It's ironic that in places where drinking water needs to be checked for microbes the most, labs that can perform the analysis are least likely to be present. A new "lensless" device could help, as it uses light to instantly detect harmful microorganisms.
Usually, in order to check drinking water for bacteria, a sample of that water must be cultured in a Petri dish for 12 to 48 hours. Not only does this process take a long time, but it has to be performed by trained personnel in a lab. In developing nations, such labs may be few and far between.
One alternative involves utilizing a device known as a fluorometer. It exposes the water sample to ultraviolet light, which causes proteins present in any harmful bacteria to fluoresce. By detecting and measuring that fluorescence, it's possible to determine how much (if any) of the bacteria are present in the sample.
In most fluorometers, one pair of lenses focuses the light onto the sample, while another pair focuses the resulting fluorescence onto an integrated sensor. Because these lenses have to be precision-made and precisely placed, they add to the cost, complexity and weight of the fluorometer. This makes the devices too expensive and impractical for many impoverished regions.
In an effort to address that problem, Dr. Ashim Dhakal and colleagues at Nepal's Phutung Research Institute developed a fluorometer that doesn't have any lenses. Instead, it simply utilizes a 1 x 1-mm ultraviolet LED to excite the bacterial proteins, and a 2.4 x 2.4-mm photodiode to measure the resulting fluorescence signal.
Not only is the experimental device simpler and cheaper than a typical lensed fluorometer, it's also more sensitive.
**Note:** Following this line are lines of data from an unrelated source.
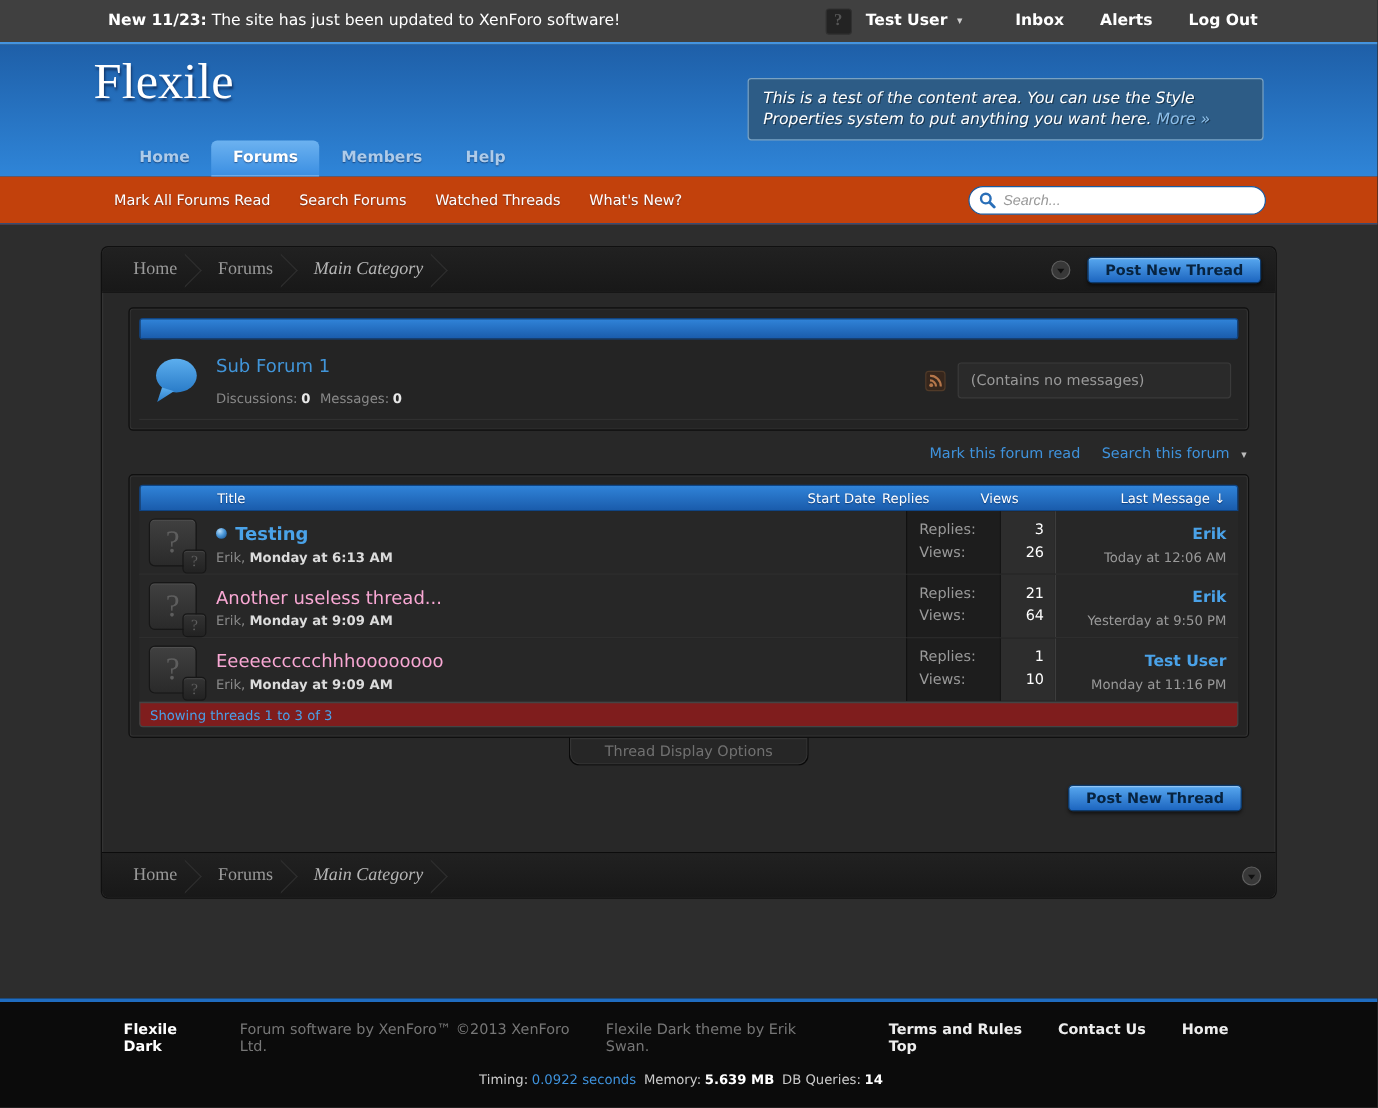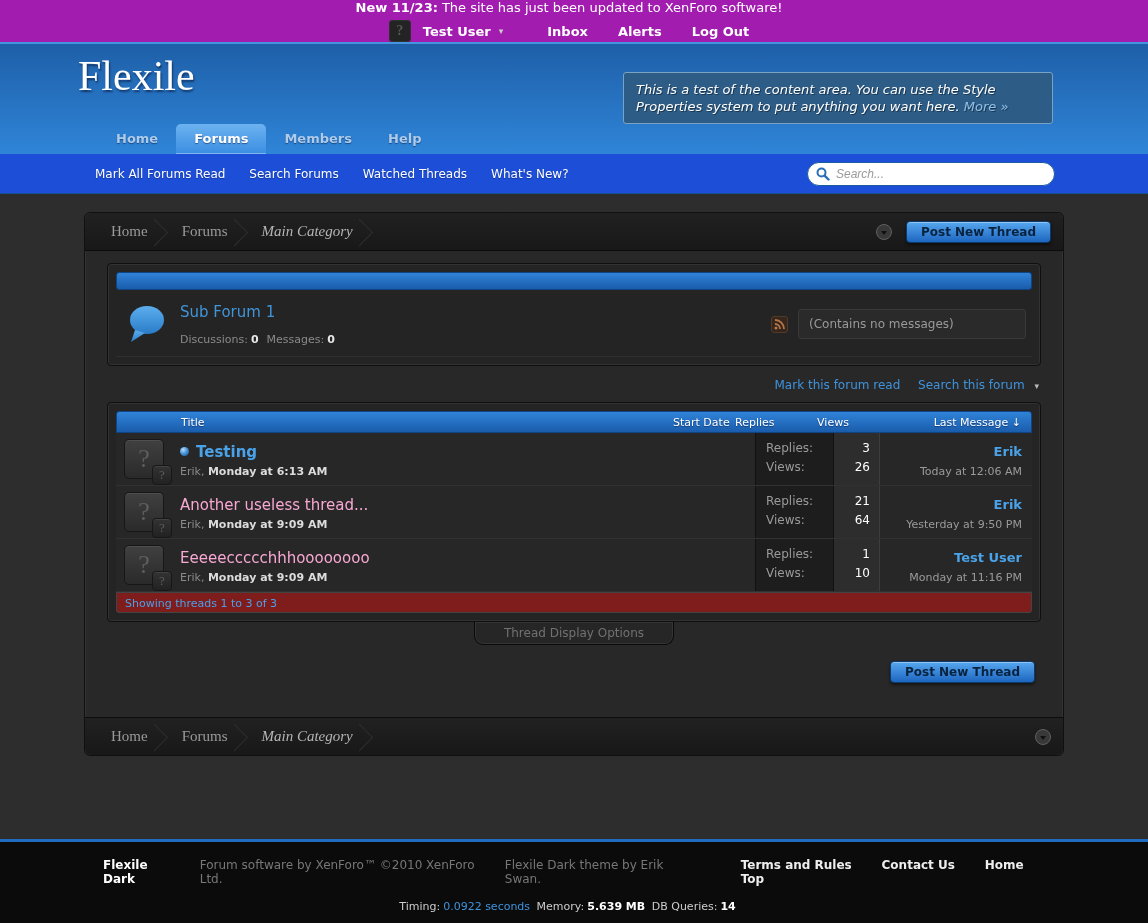--- a/index.html
+++ b/index.html
@@ -8,8 +8,8 @@
   a { text-decoration:none; cursor:pointer; }
 
   
-  .topbar { height:42px; background:#a21caf; display:flex; align-items:center;
-    padding:0 100px 0 90px; color:#fff; font-size:13px;flex-direction:column; }
+  .topbar { height:35px; background:#404040; display:flex; align-items:center;
+    padding:0 100px 0 90px; color:#fff; font-size:13px; }
   .topbar-notice { flex:1; }
   .topbar-notice b { font-weight:bold; margin-right:4px; }
   .topbar-right { display:flex; align-items:center; gap:8px; }

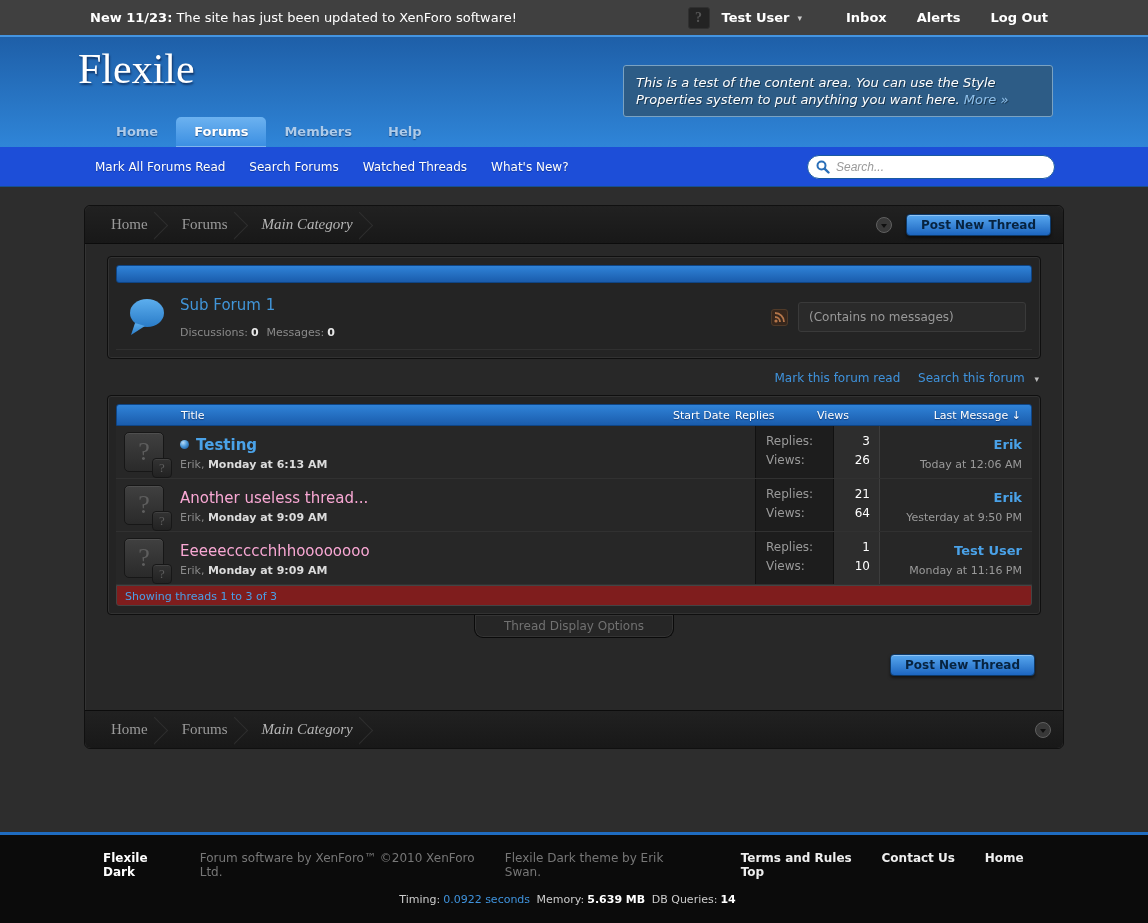--- a/index.html
+++ b/index.html
@@ -38,7 +38,7 @@
     box-shadow:0 -1px 0 rgba(255,255,255,.35) inset; }
 
   
-  .subnav { height:40px; background:#1d4ed8; display:flex; align-items:center;
+  .subnav { height:40px; background:#c2410c; display:flex; align-items:center;
     padding:0 93px 0 95px; border-bottom:1px solid #17508e; }
   .subnav-link { color:#fff; font-size:12px; margin-right:24px;
     text-shadow:0 1px 1px rgba(0,20,60,.4); }

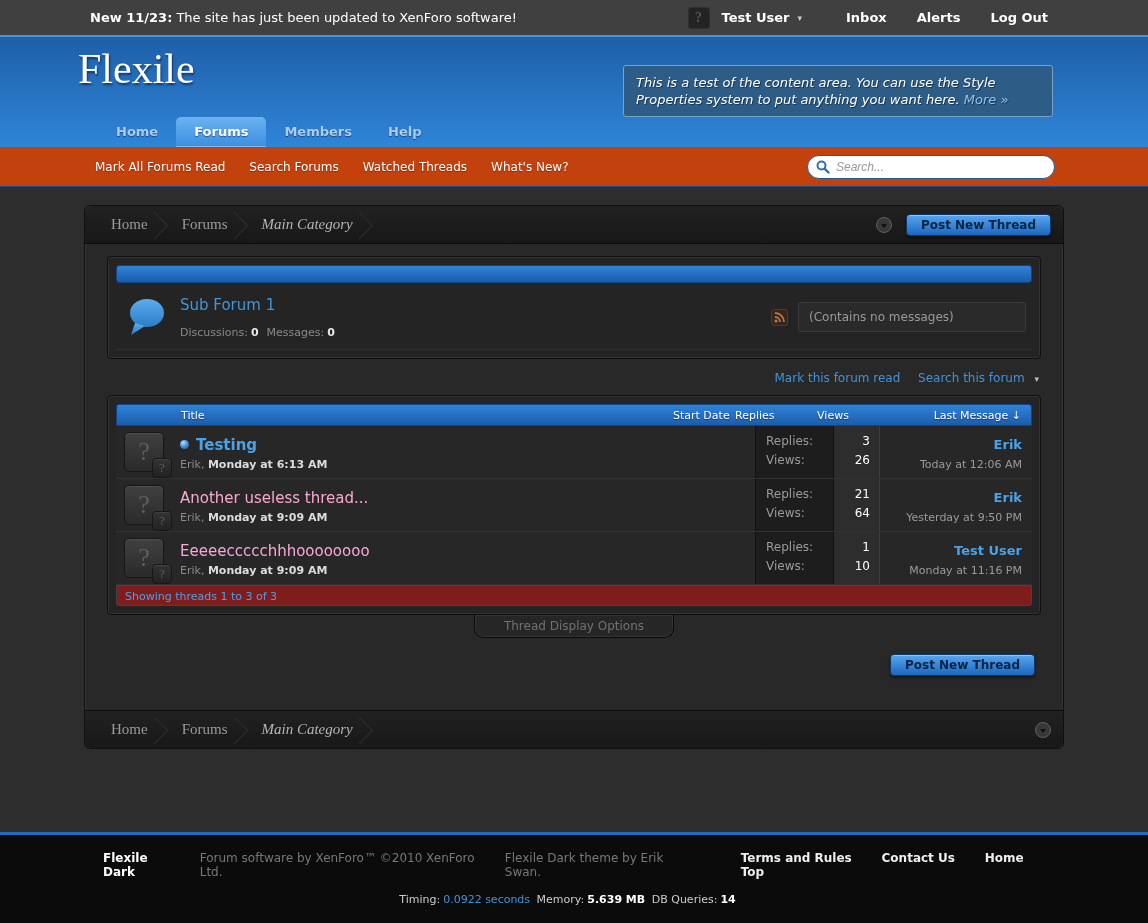--- a/index.html
+++ b/index.html
@@ -401,7 +401,7 @@
 <div class="footer">
   <div class="footer-row">
     <a class="footer-theme">Flexile Dark</a>
-    <span class="footer-credit">Forum software by XenForo™ ©2010 XenForo Ltd.</span>
+    <span class="footer-credit">Forum software by XenForo™ ©2013 XenForo Ltd.</span>
     <span class="footer-credit">Flexile Dark theme by Erik Swan.</span>
     <div class="footer-links">
       <a>Terms and Rules</a>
This is due mainly to the fact that no room has to be left for the focusing of light or for the lenses themselves, meaning that the light source, sample and photodiode can be as close to one another as possible, producing a much stronger signal.
In lab tests, the device was able to detect waterborne bacterial proteins down to levels of less than one part per billion, which meets the World Health Organization’s standards for detecting fecal contamination in drinking water.
Dhakal and colleagues are now working on a small hand-held version of the fluorometer, which could simply be placed in water vessels to provide on-the-spot readings.
"In developing countries, unsafe water sources are responsible for more than one million deaths each year," he says. "We hope that our work will facilitate the development of simpler and cost-effective yet highly efficient sensing paradigms for drinking water, saving countless lives around the world."
A paper on the study – which also involved scientists from the University of São Paulo in Brazil and the University of York in the UK – was recently published in the journal Optica.